Patriot Act II: Enough Already!

If all this weren't enough, currently proposed legislation would increase the PATRIOT Act's powers. The Center for Public Integrity (www.publicintegrity.org) lists the full provisions of the act, which include, beside the deportation of citizens who are suspected of consorting with or supporting terrorists:

  • Immunity from liability for law enforcement engaging in spying operations against the American people;
  • Immunity from liability for businesses and employees that report "suspected terrorists" to the federal government, no matter how unfounded, racist, or malicious the tip may be.

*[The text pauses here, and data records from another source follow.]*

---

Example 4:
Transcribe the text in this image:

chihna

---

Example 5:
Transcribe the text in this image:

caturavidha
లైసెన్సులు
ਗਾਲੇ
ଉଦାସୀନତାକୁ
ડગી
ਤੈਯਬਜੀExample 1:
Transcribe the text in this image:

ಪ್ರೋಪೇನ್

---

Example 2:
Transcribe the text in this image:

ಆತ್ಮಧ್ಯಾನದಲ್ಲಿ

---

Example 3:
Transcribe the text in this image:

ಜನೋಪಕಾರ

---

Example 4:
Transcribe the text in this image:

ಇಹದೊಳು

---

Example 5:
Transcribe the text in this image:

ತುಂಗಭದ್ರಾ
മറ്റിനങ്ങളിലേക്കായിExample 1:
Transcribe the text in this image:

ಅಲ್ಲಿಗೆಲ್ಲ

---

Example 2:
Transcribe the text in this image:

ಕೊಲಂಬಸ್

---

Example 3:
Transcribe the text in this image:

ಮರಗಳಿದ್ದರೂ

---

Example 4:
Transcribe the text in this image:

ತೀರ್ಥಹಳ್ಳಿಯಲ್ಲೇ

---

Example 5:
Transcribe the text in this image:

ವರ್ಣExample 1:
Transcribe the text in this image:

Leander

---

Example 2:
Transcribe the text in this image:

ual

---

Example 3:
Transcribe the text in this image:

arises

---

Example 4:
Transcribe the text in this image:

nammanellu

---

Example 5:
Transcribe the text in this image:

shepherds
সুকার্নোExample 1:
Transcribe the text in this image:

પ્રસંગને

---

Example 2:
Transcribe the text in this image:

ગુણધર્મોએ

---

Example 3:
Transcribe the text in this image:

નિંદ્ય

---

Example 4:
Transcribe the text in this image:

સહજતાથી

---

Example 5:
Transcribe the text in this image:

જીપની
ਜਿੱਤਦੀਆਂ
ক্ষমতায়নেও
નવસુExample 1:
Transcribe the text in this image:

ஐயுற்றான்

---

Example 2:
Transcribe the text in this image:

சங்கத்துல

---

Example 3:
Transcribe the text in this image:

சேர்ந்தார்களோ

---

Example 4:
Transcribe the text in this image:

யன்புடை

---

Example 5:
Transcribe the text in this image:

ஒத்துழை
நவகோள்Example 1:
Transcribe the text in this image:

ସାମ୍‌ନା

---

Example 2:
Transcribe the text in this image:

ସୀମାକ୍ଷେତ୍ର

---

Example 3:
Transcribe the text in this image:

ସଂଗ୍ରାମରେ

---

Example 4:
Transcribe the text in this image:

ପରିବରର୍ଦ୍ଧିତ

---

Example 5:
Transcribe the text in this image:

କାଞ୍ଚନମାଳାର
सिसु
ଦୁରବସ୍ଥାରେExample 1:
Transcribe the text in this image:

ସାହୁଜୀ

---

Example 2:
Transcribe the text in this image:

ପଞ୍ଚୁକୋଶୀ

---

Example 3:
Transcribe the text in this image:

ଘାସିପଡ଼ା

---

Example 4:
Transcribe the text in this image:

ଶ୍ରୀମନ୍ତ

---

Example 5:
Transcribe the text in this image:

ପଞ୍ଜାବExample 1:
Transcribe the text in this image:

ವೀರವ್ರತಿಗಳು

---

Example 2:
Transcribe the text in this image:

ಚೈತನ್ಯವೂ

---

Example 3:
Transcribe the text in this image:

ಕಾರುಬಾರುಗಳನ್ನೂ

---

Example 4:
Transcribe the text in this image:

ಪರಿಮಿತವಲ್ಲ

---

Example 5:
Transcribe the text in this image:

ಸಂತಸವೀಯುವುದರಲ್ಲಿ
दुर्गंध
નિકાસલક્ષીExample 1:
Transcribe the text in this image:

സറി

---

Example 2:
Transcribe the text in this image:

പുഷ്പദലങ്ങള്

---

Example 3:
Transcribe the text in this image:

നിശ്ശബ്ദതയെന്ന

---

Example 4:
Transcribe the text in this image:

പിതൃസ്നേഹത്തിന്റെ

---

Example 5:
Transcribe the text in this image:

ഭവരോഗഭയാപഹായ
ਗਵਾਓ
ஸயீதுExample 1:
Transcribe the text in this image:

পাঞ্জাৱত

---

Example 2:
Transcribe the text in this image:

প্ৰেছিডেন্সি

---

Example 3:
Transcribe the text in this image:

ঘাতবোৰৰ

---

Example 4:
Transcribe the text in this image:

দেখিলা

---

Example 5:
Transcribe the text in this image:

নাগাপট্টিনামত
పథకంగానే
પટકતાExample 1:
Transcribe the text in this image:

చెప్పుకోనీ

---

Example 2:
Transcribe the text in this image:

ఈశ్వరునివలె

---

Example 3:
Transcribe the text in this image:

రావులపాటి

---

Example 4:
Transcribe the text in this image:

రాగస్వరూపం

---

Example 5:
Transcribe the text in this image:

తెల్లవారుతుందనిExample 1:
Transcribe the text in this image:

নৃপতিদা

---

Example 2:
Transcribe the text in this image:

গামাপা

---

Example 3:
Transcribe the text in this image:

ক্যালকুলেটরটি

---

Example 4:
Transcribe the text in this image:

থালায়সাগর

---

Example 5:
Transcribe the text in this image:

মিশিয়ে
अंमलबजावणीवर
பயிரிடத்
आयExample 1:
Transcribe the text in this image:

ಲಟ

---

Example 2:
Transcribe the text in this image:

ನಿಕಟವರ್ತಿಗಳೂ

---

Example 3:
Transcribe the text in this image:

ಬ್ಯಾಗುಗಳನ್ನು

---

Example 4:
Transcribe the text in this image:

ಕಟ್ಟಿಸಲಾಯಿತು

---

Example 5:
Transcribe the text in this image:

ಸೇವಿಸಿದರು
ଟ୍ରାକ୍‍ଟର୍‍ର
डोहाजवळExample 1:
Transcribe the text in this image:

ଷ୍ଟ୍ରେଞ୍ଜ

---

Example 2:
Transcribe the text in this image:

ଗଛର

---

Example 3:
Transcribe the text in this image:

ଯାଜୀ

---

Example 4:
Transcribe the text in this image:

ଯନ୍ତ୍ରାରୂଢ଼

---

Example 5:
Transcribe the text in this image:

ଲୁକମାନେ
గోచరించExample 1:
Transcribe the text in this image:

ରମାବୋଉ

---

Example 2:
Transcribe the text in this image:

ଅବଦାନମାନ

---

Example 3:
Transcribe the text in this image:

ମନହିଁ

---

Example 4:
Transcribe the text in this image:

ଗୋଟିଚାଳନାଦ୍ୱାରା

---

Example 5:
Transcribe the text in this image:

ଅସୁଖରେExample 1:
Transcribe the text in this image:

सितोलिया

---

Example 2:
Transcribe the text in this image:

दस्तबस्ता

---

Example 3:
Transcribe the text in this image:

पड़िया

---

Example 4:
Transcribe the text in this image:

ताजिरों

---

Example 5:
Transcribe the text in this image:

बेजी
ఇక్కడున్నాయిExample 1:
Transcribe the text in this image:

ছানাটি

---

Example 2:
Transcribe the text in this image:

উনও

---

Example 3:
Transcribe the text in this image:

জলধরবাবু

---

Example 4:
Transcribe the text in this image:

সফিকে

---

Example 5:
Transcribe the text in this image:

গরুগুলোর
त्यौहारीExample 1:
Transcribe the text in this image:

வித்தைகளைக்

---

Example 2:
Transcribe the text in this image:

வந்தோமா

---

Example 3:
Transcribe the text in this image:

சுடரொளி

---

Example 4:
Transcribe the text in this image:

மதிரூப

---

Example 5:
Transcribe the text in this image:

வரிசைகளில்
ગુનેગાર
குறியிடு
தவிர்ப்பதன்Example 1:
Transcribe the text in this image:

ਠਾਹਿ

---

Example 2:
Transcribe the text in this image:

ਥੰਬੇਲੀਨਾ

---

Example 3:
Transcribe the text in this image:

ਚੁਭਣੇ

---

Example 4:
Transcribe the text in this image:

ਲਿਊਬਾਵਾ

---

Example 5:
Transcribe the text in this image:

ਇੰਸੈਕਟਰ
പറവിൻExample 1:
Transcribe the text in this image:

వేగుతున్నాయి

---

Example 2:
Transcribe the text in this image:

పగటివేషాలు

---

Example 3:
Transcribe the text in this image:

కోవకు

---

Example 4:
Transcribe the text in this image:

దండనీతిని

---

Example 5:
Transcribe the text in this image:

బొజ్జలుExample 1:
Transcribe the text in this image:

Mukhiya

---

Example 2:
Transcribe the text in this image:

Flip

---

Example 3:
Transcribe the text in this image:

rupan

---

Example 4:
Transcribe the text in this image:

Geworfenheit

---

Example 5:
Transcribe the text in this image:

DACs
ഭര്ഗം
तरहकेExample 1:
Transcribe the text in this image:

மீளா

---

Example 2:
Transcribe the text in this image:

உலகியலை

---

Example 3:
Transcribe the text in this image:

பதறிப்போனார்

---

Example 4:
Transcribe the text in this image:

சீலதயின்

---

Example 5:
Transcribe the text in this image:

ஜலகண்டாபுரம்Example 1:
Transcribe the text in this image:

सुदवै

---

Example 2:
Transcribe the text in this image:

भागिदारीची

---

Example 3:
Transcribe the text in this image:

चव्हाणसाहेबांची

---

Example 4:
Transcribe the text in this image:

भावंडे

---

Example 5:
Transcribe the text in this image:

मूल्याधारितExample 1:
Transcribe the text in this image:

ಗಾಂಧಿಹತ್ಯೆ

Furthermore, PATRIOT II explicitly allows the indefinite detention of citizens, incommunicado, without charges, and without releasing their names to their own family members. And unlike PATRIOT Act 1, which expires in 2004 unless it passes another majority vote, PATRIOT Act II never expires and removes the expiration date on PATRIOT I.

The Terrorist Smokescreen

If you're not engaged in any activity that could even be suspected of terrorism, no need to worry, right? Wrong. According to a Washington Post report, the Government Accounting Office has found that the majority of people prosecuted under new antiterrorism security measures were being pursued for reasons unrelated to terrorism, including credit card fraud and drug violations. "Many of [the] terrorism powers were actually being asked for as a way of increasing the government's authority in other areas," Tim Edgar of the ACLU said in the report.

Canaries in the Coal Mine

Perhaps no one you know personally has been arrested. Perhaps you've had no problem at airports. One of the reasons that the response to aggressive Homeland Security Measures has been muted is that, so far, the primary targets of "homeland security" have been immigrants, Arab-Americans and South Asian-Americans.

Tirien Steinbach, a lawyer at East Bay Community Law Center who works with indigent clients, says she has seen a noted increase in harassment of her clients since the passage of the act. "It's not the policies themselves," she says, "but the climate of repression that lets law enforcement feel as if they can get away with anything these days."